The Adirondack Park Agency issued a permit for the ride in April; the Lake George Planning Board approved the project in February. The Queensbury Planning Board has not yet acted on it.

appeal denied

In June, the Queensbury Zoning Board denied an appeal by the RV park to reconsider a determination by the town zoning administrator that the zip-line ride was an allowed use in the zoning district atop French Mountain.

The area is zoned LC-10A, or “rural residential,” which allows low-density residential and agricultural uses. A “tourist attraction,” such as the zip-line ride, is not a permissible use in an LC-10A zone “by right, site plan review or special-use permit,” the RV park’s lawsuit states.

However, the suit says, town Zoning Administrator Craig Brown determined in 2011 that the Macchio project should not be classified as a tourist attraction — as everyone had been calling it — but as an “outdoor recreation use,” which is allowed in an LC-10A zone.

That decision “was never filed with the town clerk,” the lawsuit contends, which is why the RV park’s appeal to the Zoning Board wasn’t made before this year.

On June 4, the board rejected the appeal.

The RV park argues in its lawsuit that Macchio’s “purpose in building this project is to attract tourists to its site.” The project also would include construction of a concert arena, festival area, stables, and restaurant and shops at the former ranch.

According to the lawsuit, the Adirondack Park Agency approved a permit for the construction of “a new and modified existing tourist attraction.” The town of Lake George also reviewed the project as a “tourist attraction,” the lawsuit says.

“Since the project is a ‘tourist attraction’ and the zip-line is part of the project, the respondents [the zoning and planning boards] cannot carve out that portion of the ‘tourist attraction’ that is located in the town of Queensbury and call it something else,” states the lawsuit, filed by Claudia Braymer of the Glens Falls law firm Caffry & Flower.

Because the zoning administrator’s determination was “affected by error of law” — allowing a tourist attraction in a zoning district where such use is prohibited — the lawsuit asks the court to annul the Zoning Board decision upholding it.

The suit also wants the town Planning Board blocked from approving a site plan review for the project unless a use variance is secured first.

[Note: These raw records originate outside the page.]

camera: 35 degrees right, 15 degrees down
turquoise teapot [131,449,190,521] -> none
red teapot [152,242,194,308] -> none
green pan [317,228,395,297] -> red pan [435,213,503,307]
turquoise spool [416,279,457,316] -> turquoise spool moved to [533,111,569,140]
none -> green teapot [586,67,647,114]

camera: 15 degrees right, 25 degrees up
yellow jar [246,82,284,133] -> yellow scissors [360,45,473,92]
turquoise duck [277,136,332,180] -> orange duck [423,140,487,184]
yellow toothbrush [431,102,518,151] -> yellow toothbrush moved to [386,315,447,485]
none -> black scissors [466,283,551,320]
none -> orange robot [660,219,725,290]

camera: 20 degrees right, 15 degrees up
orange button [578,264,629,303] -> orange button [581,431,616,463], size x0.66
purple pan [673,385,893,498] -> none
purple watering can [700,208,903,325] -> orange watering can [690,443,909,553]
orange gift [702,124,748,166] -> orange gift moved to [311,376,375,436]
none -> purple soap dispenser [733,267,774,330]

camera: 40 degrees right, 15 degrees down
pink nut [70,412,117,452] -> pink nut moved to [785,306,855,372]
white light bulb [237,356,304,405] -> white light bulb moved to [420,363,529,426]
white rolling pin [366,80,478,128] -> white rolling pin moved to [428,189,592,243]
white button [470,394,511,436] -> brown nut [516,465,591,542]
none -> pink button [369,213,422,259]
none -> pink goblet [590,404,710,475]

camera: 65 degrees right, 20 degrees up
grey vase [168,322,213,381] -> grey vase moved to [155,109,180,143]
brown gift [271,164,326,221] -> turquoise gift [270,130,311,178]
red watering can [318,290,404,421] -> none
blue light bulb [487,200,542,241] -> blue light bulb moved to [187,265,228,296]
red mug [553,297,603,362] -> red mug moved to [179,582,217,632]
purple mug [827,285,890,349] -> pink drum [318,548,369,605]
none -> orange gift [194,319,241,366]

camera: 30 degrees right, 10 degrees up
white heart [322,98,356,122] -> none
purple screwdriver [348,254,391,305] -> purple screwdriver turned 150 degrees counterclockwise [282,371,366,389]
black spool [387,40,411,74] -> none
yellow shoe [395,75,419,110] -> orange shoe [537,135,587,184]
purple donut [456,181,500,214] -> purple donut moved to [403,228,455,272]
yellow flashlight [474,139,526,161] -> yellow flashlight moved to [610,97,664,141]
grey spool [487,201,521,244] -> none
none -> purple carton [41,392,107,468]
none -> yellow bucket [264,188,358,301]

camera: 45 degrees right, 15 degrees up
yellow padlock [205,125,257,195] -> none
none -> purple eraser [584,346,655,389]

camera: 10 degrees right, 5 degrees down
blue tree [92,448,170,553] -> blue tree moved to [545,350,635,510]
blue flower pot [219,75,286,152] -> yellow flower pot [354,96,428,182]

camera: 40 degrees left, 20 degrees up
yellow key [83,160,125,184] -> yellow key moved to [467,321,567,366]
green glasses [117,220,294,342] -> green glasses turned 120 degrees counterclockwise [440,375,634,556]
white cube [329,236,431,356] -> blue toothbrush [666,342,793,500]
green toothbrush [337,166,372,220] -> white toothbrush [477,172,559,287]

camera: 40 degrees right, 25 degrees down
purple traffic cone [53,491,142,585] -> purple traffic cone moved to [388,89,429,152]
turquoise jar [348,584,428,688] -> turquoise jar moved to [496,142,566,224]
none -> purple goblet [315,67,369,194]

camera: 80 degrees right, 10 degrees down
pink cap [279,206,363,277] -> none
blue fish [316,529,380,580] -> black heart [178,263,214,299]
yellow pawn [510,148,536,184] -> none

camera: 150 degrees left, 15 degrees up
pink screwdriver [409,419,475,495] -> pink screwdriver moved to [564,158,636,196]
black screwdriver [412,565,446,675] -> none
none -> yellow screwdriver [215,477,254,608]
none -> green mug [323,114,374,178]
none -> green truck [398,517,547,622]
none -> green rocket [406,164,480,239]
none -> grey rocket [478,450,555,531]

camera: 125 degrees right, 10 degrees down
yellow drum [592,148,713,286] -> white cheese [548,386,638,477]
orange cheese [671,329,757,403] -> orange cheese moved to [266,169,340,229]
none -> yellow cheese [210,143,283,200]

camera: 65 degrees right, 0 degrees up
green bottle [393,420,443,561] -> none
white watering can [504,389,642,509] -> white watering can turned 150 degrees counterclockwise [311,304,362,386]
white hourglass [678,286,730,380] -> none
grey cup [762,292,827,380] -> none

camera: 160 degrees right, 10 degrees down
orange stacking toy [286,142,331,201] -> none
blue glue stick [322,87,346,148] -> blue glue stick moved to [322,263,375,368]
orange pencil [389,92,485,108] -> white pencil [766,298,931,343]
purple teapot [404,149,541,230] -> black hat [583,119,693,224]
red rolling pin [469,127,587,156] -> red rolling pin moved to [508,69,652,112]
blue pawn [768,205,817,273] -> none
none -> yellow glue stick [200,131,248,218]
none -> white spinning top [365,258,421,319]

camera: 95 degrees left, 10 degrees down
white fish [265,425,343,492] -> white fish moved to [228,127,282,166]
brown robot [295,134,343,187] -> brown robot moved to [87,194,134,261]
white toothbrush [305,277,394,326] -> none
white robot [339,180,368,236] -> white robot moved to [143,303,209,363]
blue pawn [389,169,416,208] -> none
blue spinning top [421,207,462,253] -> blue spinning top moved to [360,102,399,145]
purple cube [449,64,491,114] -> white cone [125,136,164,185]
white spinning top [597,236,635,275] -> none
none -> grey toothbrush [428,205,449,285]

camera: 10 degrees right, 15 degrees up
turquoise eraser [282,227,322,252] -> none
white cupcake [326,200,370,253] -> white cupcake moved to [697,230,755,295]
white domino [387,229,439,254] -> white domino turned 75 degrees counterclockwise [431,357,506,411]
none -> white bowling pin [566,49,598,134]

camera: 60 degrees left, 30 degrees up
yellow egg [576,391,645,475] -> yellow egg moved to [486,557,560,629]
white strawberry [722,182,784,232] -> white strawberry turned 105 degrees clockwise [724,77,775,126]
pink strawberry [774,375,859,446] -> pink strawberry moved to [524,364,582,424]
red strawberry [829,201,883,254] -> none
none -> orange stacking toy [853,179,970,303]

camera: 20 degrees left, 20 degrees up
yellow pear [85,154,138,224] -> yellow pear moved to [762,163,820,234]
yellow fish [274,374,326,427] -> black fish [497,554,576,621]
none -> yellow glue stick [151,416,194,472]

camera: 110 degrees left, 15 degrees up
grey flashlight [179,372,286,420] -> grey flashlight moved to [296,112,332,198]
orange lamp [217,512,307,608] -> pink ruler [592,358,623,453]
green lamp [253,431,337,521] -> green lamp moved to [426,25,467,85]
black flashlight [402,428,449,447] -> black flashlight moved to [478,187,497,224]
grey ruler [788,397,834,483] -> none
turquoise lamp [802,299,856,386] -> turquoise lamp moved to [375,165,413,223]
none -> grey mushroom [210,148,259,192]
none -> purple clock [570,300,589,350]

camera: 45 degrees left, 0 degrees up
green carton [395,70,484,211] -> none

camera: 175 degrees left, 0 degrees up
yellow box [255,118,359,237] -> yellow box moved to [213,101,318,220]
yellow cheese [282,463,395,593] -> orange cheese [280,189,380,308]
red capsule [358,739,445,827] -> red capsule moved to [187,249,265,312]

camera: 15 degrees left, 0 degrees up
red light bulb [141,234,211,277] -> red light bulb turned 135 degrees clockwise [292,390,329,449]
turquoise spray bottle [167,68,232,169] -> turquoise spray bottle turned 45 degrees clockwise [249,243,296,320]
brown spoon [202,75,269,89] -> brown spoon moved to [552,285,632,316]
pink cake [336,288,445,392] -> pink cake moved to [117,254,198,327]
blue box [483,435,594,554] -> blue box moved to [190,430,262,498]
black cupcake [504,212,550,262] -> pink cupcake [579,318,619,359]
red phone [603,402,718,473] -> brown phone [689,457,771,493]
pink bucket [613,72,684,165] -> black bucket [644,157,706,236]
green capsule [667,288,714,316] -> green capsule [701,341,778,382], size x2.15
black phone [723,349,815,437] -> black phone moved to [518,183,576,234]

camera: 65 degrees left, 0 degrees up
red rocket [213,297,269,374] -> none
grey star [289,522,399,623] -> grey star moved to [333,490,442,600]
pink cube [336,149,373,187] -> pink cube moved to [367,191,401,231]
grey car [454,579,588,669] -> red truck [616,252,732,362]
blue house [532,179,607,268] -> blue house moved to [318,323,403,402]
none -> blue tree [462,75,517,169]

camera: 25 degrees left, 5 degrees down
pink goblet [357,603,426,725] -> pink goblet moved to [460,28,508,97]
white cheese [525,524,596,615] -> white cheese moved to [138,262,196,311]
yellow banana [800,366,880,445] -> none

That would be the proper route under town zoning code because a tourist attraction is not allowed in an LC-10A district, according to the lawsuit.

meeting tuesday

The Planning Board is due to take up Macchio’s site plan application Tuesday evening at a meeting that begins at 7 p.m. in Queensbury Town Hall on Bay Road, according to an agenda posted on the town’s website.

Braymer, the RV park attorney, said Monday she expected the meeting to proceed as scheduled.

Brown, the town zoning administrator, could not be reached for comment.

In addition to the town zoning and planning boards, the lawsuit also names as defendants Bear Pond Ranch LLC and French Mountain Bear Pond LLC, limited liability companies associated with Macchio.